Although The Children is a new play with sharp relevance to our present moment, there’s no talk of blowhard authoritarians. The only computer that appears onstage isn’t used to either spread or combat fake news: Rose (Laila Robins) cracks her laptop to play a vintage R&B jam for an impromptu line dance that provides a poignant moment of joy in this desperately sad encounter.
The setting is established by a miniature landscape suspended in front of a scrim as the audience enters the Jungle Theater: a lonely house on a rocky landscape. When the scrim lifts and the house flies away, we find ourselves inside. Rose stands in the kitchen (realized in absorbing detail by set designer Chelsea M. Warren), bleeding from her nose.
The cause of the nosebleed, we learn, was an instinctive reaction by the surprised owner of the house, Hazel (Linda Kelsey).
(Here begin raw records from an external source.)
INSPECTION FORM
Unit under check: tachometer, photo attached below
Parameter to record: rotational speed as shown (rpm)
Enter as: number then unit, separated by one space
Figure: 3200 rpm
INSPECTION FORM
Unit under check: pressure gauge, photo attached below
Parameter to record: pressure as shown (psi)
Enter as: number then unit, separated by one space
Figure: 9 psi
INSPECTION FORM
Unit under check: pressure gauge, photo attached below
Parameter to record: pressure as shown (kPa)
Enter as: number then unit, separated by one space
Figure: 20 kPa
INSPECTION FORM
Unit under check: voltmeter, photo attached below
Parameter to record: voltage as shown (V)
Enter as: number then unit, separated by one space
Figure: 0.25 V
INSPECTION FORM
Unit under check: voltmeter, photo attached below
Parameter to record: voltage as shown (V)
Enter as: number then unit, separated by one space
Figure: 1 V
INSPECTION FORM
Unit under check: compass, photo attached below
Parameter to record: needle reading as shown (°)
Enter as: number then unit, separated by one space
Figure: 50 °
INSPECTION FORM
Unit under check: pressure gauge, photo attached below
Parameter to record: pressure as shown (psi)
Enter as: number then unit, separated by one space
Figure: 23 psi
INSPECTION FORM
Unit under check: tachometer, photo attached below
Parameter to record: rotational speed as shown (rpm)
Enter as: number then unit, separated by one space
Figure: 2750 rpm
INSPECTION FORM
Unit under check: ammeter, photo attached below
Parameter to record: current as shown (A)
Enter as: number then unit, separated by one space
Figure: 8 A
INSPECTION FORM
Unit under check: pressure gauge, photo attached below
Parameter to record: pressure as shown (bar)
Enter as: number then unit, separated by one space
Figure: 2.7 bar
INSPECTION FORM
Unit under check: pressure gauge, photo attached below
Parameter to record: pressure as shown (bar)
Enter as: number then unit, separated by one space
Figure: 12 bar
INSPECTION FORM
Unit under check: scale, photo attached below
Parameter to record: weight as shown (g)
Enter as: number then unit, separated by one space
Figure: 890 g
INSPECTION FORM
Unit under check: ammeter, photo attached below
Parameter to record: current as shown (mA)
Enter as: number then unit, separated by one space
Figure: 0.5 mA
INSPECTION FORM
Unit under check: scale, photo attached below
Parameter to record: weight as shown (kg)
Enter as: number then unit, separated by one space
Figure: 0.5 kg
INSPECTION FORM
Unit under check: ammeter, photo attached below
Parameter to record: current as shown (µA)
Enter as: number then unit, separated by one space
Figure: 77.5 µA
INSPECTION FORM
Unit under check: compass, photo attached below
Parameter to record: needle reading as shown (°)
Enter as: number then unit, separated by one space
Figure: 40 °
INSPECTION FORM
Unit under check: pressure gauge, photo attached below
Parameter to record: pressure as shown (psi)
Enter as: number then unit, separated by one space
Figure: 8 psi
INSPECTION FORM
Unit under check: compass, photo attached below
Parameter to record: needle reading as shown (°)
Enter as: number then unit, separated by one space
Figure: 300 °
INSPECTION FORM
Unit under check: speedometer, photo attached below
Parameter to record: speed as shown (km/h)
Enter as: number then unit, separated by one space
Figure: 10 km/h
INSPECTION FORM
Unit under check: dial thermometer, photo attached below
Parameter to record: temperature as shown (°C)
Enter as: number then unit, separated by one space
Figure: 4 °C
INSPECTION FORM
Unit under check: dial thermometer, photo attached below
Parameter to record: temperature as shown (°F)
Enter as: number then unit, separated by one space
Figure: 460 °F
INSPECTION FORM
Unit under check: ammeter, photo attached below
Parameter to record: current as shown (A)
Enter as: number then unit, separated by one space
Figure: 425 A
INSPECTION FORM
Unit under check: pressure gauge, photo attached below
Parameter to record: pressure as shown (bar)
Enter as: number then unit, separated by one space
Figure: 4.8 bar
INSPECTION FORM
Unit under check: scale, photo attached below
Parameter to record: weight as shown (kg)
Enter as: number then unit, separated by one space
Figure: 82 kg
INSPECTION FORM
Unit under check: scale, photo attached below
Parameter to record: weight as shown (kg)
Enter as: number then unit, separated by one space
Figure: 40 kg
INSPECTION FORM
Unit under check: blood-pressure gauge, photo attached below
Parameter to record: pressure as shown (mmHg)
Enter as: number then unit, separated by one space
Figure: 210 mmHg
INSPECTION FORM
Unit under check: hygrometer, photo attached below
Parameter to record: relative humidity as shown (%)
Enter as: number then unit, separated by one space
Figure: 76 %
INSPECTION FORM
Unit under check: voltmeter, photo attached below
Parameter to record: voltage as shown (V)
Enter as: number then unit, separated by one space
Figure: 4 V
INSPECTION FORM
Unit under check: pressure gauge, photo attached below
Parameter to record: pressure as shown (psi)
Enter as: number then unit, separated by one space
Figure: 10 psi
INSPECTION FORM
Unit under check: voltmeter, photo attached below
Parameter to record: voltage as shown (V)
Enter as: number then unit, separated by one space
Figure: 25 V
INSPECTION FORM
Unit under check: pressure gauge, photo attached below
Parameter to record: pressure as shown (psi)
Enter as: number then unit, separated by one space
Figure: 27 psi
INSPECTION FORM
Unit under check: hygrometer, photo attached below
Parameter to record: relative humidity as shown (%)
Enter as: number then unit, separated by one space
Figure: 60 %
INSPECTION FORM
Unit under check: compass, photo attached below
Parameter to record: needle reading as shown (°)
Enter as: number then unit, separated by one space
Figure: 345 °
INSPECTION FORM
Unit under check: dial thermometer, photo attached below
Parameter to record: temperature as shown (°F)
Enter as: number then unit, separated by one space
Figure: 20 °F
She and her husband, Robin (Stephen Yoakam), have retreated to the property after their other house was flooded by a natural disaster that also caused a meltdown at the nuclear reactor where, years ago, all three of the sixtysomething characters worked together as engineers.
The events that unfold in Lucy Kirkwood’s 2016 play, presented here in the first U.S. production outside of its acclaimed Broadway run, cover familiar territory with a wry, existential twist. The setting has an end-of-the-world quality, but the characters aren’t surviving an apocalypse, just an acute reminder of their own mortality, and our planet’s. What doesn’t kill you makes you stronger, except when it’s radiation.
Or aging. Rose, Hazel, and Robin aren’t getting any younger, and they have regrets. Some of them involve each other: Robin and Rose, we surmise early on, have a history. That creates a love triangle that Kirkwood uses in a sort of dramaturgical sleight-of-hand. While we’re following the romantic revelations, we’re also learning more about the nature of the nuclear crisis, and the about larger issues at stake as the characters face an unexpected moral challenge.
Director Casey Stangl and her superb cast maintain complete command of this material’s tragicomic tone, bringing a Bergmanesque gravity to Kirkwood’s meditation on the fragility of life. The play’s title refers to unseen offspring, but it could also describe these mature adults who once were children themselves. All three actors are masterful in this perfectly honed ensemble piece.
The play’s emotional punch is so slow-building that you may not fully feel it until hours after the play. While accessible and engaging, with creative flourishes of stagecraft, The Children doesn’t go for easy catharsis. The end of times may or may not be upon us, but the end will one day come for all of us, whether through ecological disaster or something more mundane.
In a quiet line that seems to encompass a world of lifetimes, Hazel admits with unnecessary shame, “I don’t know how to want less.”